2. Questions to the Minister for Health and Social Services – in the Senedd on 13 March 2019.
2. Will the Minister make a statement on Welsh Government efforts to tackle obesity amongst children and young people? OAQ53566
Thank you. We are consulting on our new 'Healthy Weight: Healthy Wales' strategy. This will set out our long-term aims to reduce and prevent obesity across Wales. We currently have a range of preventative policies, funding and legislation, such as the daily mile, active travel and an obesity pathway.
As you’ll know, one in four children of four and five years of age are either overweight or obese. England and Scotland have set targets to halve obesity among children and young people by 2030. Why doesn’t the Welsh Government have a target? As with tackling poverty, without a target it’s impossible to see how the future should look. There is no clear aim to be delivered and no means of monitoring action in order to ensure that it does lead to the correct outcomes. Once again, Labour is avoiding taking responsibility in an important area. Will you set a target?

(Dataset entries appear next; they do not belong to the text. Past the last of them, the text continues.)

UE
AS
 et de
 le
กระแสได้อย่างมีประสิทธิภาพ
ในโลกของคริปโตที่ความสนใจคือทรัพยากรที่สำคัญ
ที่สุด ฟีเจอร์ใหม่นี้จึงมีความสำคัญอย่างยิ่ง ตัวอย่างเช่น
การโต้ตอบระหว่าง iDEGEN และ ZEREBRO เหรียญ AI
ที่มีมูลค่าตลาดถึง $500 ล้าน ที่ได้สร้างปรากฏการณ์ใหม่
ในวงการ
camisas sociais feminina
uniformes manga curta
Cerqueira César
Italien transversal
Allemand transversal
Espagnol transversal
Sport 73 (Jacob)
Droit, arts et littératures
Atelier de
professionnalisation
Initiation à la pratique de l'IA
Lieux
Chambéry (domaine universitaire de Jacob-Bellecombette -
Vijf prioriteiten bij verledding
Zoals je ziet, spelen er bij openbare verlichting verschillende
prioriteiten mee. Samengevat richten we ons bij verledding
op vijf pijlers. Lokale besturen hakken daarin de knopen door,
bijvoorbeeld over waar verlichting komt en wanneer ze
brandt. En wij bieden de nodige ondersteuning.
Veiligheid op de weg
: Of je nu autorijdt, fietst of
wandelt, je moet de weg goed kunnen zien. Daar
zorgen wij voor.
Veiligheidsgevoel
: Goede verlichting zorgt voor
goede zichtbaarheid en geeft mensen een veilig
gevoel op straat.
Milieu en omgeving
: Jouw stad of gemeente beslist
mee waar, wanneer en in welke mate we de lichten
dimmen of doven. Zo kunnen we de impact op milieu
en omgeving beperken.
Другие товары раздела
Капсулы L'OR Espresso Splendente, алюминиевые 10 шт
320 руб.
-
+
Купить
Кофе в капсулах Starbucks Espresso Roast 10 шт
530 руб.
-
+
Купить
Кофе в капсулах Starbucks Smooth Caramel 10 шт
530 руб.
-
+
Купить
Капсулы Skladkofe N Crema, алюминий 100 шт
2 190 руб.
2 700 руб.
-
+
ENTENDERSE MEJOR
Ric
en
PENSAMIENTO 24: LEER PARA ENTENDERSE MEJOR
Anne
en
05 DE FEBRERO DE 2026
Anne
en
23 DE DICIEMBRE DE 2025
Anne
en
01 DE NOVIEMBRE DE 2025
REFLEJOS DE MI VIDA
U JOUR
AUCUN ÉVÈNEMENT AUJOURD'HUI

I understand the debate around targets perfectly well. The challenge, though, is that for the targets that England and Scotland have set, there isn't an evidence base that underpins those targets. I've not met a single public health professional who has been prepared to look me in the face and say that the targets make sense and they think they're going to reach them. The last thing I want to do is to set a series of aspirational targets that we can't actually achieve. I'm interested in how we actually make a real difference in turning back the tide. We've seen a leveling off in the levels of overweight and obese children, but the challenge is not to say we've leveled them off but actually how we see the curve going backwards again. That is the challenge that we're consulting on in the 'Healthy Weight: Healthy Wales' strategy.
But, crucially, this isn't simply about the Government saying, 'You can and you must', because actually we need to work alongside people, with families, to see children in their context and the different influences around them—things like food labelling and food advertising, what goes into the food and drink that people have—as well as having that conversation in a way that isn't judgmental. Part of my real fear is that if you say to parents,'You are responsible for the weight and size of your child', then that actually will turn into a judgmental conversation and will turn people away from where we actually want them to be—to help people to make different choices.
I am not convinced—not just me, but neither is our chief medical officer convinced—that actually setting targets, as you've suggested we should do, is the right thing to do for the strategy. I will of course be accountable to this place for not just having a strategy in place after consultation, but actually whether we are making the sort of difference that I know that every Member in this room would want us to.
Minister, I'm sure you'll be aware that Hywel Dda Local Health Board's latest Public Health Wales statistics show that an alarming 12.5 per cent of four to five-year-olds are obese, which is higher than the Welsh average and the second highest health board in the whole of Wales. Once children are obese, they are at real risk of getting even more obese as they get older, and we need to reverse this trend. I appreciate that individual health boards are responsible for introducing specific measures to tackle obesity, but it is important that the Welsh Government drives forward this agenda. So, given that obesity statistics are actually increasing, what are you now doing differently as a Government to tackle this very serious issue?
We have a range of different measures in place. I described some of them in answer to the question. This isn't simply a matter for the health service. It is about health and health outcomes. For example, the daily mile is not something that the health service itself directly delivers, but it is working in partnership with schools about different forms of activity. Other schools won't have a daily mile, but they will have a different form of regular physical activity within the school.
You're right about the pattern for life that is set in our earliest years, both in the learning and the example that comes before engaging in school, as well as in particular the lessons in life and the patterns for life that are set at the end of primary education. So the 'Healthy Weight: Healthy Wales' consultation will look again at an evidence base. We looked at, for example, Holland, where there has been leadership and there's been a turnaround in some contexts, to see how we apply that successfully here.
Actually, the work that I've seen at Bishop Childs school—they attended the launch of the 'Healthy Weight: Healthy Wales' consultation—does demonstrate that it is possible to do something, but the challenge is how consistently we're able to do that, and not just in Hywel Dda but right across the country. Hywel Dda may have the second highest rate of obese children, but, in statistical terms, there isn't a significant difference. You actually see the difference in the socioeconomic status of where our children are, and that is a big challenge for us in every part of the country.